== TASK STATEMENT ==
Retype the lines in the records below without alteration, from the line containing "scientific name: Veronica austriaca" through the line containing "collector number: 9251", both included.

== DATA SUPPLIED ==
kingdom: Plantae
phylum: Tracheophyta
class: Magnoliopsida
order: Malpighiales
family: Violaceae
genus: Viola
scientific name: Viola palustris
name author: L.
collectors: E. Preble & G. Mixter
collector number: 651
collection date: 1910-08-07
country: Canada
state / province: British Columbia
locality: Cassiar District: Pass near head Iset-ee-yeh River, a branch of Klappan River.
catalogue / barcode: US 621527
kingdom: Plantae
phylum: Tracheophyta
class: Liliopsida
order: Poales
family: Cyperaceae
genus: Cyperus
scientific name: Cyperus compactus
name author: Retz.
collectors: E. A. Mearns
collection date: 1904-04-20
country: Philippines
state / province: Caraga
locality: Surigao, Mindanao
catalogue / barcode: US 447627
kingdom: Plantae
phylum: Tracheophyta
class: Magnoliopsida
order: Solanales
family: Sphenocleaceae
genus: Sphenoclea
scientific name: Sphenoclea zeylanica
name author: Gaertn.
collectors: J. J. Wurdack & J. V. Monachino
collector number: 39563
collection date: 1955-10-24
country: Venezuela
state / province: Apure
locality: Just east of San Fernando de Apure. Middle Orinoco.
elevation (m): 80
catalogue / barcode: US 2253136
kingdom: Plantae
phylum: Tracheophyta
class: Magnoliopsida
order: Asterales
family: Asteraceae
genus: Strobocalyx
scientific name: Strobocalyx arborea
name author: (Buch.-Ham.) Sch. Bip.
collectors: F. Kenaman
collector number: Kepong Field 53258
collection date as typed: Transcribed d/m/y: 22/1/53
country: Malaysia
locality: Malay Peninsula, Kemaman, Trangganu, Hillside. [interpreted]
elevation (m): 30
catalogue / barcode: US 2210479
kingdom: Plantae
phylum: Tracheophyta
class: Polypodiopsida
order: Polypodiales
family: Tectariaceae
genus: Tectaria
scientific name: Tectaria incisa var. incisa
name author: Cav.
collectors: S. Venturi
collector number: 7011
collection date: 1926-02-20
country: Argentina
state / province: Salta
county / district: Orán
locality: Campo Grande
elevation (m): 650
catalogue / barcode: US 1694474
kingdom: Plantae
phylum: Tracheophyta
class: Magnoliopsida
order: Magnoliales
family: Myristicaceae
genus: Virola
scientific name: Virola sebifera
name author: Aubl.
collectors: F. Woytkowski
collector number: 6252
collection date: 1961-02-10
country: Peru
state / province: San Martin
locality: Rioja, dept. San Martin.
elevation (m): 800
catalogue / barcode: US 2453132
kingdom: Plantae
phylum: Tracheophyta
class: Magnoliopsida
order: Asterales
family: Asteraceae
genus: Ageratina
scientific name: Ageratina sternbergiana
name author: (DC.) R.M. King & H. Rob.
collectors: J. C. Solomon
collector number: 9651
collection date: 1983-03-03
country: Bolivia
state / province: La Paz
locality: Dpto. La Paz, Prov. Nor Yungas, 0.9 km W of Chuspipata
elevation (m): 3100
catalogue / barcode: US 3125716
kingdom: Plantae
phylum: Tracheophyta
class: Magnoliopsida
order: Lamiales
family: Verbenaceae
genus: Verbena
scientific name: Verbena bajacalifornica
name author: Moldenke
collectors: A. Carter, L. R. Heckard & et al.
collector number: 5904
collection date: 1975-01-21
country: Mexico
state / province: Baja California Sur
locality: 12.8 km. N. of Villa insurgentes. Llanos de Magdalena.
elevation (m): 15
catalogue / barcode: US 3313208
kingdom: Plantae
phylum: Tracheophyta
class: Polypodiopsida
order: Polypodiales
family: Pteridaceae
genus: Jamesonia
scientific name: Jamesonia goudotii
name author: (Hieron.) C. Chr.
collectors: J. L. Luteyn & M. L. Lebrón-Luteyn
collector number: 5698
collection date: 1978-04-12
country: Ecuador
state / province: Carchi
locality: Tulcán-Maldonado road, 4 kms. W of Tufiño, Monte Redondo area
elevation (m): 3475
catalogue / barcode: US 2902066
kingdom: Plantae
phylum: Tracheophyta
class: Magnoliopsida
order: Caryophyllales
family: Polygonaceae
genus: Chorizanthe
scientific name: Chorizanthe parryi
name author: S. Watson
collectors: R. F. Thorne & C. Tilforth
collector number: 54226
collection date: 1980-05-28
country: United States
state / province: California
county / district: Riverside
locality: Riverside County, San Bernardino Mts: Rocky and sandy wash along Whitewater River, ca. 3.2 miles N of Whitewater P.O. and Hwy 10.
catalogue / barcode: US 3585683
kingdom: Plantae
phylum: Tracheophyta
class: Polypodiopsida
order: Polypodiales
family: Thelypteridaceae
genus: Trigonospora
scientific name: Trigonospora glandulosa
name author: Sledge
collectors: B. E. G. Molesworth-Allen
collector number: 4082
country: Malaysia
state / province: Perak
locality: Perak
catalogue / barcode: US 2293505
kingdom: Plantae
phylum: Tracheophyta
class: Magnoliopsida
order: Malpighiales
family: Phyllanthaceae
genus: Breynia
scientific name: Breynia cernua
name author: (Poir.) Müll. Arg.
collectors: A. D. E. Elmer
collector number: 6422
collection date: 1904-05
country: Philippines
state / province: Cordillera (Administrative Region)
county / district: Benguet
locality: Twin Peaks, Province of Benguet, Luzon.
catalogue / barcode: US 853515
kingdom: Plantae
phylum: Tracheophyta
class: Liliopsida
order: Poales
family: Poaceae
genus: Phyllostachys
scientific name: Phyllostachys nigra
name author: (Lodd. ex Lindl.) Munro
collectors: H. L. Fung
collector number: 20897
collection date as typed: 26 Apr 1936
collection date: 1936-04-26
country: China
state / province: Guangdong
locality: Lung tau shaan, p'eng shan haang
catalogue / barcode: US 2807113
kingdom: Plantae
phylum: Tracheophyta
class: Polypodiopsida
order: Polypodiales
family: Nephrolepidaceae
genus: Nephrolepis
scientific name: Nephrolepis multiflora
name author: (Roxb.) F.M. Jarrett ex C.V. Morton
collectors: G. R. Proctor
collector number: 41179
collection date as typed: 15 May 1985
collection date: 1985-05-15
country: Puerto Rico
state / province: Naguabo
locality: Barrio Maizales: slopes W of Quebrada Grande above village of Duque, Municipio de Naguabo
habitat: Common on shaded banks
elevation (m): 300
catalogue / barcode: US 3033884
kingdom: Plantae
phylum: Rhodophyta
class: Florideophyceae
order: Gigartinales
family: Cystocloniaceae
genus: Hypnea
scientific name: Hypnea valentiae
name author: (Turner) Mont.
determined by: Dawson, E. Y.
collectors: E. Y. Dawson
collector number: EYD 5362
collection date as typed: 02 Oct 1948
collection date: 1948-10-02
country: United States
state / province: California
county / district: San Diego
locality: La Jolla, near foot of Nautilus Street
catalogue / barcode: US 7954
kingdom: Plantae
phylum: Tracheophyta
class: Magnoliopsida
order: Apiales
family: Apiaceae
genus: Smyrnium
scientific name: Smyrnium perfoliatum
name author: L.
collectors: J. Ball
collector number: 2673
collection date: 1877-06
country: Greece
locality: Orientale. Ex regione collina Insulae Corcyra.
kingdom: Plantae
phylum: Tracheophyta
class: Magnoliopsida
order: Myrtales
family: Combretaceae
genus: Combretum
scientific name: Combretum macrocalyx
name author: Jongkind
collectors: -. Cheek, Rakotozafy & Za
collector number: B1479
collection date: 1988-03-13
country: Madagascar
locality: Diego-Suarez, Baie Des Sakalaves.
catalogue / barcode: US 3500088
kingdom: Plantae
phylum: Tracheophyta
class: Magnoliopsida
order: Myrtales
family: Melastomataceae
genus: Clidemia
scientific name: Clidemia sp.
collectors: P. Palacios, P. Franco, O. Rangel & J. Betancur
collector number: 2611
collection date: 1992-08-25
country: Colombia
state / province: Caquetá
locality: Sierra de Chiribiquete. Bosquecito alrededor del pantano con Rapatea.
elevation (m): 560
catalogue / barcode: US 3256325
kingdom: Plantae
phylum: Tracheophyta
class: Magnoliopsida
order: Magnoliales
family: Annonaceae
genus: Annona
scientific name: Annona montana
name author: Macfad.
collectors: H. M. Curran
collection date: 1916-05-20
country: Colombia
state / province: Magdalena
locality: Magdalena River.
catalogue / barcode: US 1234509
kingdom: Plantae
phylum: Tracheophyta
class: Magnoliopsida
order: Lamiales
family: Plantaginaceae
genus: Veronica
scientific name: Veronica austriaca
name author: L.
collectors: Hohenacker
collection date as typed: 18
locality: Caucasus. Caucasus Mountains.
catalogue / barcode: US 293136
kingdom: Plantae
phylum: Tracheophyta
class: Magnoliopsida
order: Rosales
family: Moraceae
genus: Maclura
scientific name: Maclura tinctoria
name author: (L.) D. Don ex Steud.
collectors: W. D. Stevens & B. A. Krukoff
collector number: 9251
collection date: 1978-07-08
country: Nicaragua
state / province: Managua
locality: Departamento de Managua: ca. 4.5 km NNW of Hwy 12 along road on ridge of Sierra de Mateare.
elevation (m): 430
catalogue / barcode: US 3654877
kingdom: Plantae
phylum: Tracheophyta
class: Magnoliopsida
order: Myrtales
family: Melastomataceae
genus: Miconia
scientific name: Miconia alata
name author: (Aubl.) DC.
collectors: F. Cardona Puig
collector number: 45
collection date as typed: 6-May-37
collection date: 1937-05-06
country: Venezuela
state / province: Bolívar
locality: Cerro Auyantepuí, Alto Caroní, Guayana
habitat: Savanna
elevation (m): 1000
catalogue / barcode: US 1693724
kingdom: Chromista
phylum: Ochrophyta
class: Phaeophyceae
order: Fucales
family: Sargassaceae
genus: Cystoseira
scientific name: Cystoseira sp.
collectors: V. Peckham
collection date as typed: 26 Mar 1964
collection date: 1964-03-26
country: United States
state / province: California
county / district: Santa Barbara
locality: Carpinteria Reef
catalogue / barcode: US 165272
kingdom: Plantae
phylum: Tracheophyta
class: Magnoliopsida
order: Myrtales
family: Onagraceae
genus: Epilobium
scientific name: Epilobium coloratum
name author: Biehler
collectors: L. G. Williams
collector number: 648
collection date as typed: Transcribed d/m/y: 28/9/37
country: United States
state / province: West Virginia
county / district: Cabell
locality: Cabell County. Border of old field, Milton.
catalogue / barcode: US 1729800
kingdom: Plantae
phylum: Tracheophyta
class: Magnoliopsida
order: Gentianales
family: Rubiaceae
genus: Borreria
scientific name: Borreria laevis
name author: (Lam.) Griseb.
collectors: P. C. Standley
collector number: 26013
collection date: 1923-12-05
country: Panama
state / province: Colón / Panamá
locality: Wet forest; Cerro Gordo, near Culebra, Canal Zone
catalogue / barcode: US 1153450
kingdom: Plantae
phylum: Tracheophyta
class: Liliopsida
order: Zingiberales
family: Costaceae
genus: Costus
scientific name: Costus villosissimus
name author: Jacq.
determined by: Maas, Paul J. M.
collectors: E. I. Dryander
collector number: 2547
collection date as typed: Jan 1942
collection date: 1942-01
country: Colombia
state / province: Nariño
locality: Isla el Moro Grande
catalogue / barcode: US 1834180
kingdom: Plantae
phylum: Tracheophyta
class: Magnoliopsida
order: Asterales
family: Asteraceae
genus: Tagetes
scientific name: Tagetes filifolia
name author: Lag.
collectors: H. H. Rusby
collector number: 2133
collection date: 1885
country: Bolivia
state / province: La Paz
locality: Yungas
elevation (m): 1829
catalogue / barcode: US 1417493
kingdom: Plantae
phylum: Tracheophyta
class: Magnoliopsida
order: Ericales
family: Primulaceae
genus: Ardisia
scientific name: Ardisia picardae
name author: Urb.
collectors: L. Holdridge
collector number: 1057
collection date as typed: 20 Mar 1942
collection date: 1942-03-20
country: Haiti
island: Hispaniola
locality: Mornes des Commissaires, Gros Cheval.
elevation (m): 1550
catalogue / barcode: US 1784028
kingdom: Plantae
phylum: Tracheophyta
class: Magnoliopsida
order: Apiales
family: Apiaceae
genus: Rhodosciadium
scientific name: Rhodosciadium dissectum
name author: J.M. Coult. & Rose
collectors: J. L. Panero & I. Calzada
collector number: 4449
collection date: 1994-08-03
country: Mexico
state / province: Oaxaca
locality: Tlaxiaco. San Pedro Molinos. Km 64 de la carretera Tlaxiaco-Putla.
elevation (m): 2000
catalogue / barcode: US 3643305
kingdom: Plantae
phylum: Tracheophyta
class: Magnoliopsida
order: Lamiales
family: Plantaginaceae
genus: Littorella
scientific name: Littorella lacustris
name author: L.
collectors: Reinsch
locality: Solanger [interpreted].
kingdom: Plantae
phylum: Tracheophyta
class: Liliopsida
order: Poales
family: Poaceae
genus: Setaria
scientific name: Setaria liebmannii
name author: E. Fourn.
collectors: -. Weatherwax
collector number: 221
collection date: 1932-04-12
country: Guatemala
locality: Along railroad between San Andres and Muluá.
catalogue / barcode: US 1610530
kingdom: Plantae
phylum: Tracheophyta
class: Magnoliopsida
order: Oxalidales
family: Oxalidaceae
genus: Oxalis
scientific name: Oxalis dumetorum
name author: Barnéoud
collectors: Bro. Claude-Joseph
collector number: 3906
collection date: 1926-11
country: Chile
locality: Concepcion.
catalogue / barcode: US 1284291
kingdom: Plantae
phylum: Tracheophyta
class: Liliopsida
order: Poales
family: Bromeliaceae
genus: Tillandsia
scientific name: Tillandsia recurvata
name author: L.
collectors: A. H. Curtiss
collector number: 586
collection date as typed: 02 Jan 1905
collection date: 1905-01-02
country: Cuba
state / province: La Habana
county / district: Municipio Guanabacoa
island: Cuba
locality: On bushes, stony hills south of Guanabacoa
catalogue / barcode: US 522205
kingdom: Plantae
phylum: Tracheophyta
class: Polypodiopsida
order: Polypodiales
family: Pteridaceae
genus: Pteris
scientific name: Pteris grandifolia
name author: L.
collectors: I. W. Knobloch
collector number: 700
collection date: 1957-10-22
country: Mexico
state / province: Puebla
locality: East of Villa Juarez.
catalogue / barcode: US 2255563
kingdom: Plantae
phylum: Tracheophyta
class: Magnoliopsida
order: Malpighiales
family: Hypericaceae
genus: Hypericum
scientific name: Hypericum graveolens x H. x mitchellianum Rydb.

== RESPONSE TO THE EXERCISE ==
scientific name: Veronica austriaca
name author: L.
collectors: Hohenacker
collection date as typed: 18
locality: Caucasus. Caucasus Mountains.
catalogue / barcode: US 293136
kingdom: Plantae
phylum: Tracheophyta
class: Magnoliopsida
order: Rosales
family: Moraceae
genus: Maclura
scientific name: Maclura tinctoria
name author: (L.) D. Don ex Steud.
collectors: W. D. Stevens & B. A. Krukoff
collector number: 9251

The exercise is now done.